# AVAILABLE RECORDS
|---|

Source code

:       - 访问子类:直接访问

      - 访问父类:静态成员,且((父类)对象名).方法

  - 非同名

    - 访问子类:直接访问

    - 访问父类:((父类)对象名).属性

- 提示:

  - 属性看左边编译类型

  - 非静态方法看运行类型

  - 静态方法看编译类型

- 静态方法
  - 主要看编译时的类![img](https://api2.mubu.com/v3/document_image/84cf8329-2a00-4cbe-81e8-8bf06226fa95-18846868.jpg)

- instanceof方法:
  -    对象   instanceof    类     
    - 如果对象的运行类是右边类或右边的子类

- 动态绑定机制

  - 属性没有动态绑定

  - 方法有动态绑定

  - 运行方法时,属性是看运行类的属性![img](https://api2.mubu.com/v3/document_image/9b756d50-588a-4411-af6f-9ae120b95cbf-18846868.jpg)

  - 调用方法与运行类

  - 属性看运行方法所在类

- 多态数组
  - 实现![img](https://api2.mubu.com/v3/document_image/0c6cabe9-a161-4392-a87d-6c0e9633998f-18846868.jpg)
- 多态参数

|---|

# PROBLEM DESCRIPTION
Repeat every line of the records above exactly.

# TASK RESPONSE
Source code

:       - 访问子类:直接访问

      - 访问父类:静态成员,且((父类)对象名).方法

  - 非同名

    - 访问子类:直接访问

    - 访问父类:((父类)对象名).属性

- 提示:

  - 属性看左边编译类型

  - 非静态方法看运行类型

  - 静态方法看编译类型

- 静态方法
  - 主要看编译时的类![img](https://api2.mubu.com/v3/document_image/84cf8329-2a00-4cbe-81e8-8bf06226fa95-18846868.jpg)

- instanceof方法:
  -    对象   instanceof    类     
    - 如果对象的运行类是右边类或右边的子类

- 动态绑定机制

  - 属性没有动态绑定

  - 方法有动态绑定

  - 运行方法时,属性是看运行类的属性![img](https://api2.mubu.com/v3/document_image/9b756d50-588a-4411-af6f-9ae120b95cbf-18846868.jpg)

  - 调用方法与运行类

  - 属性看运行方法所在类

- 多态数组
  - 实现![img](https://api2.mubu.com/v3/document_image/0c6cabe9-a161-4392-a87d-6c0e9633998f-18846868.jpg)
- 多态参数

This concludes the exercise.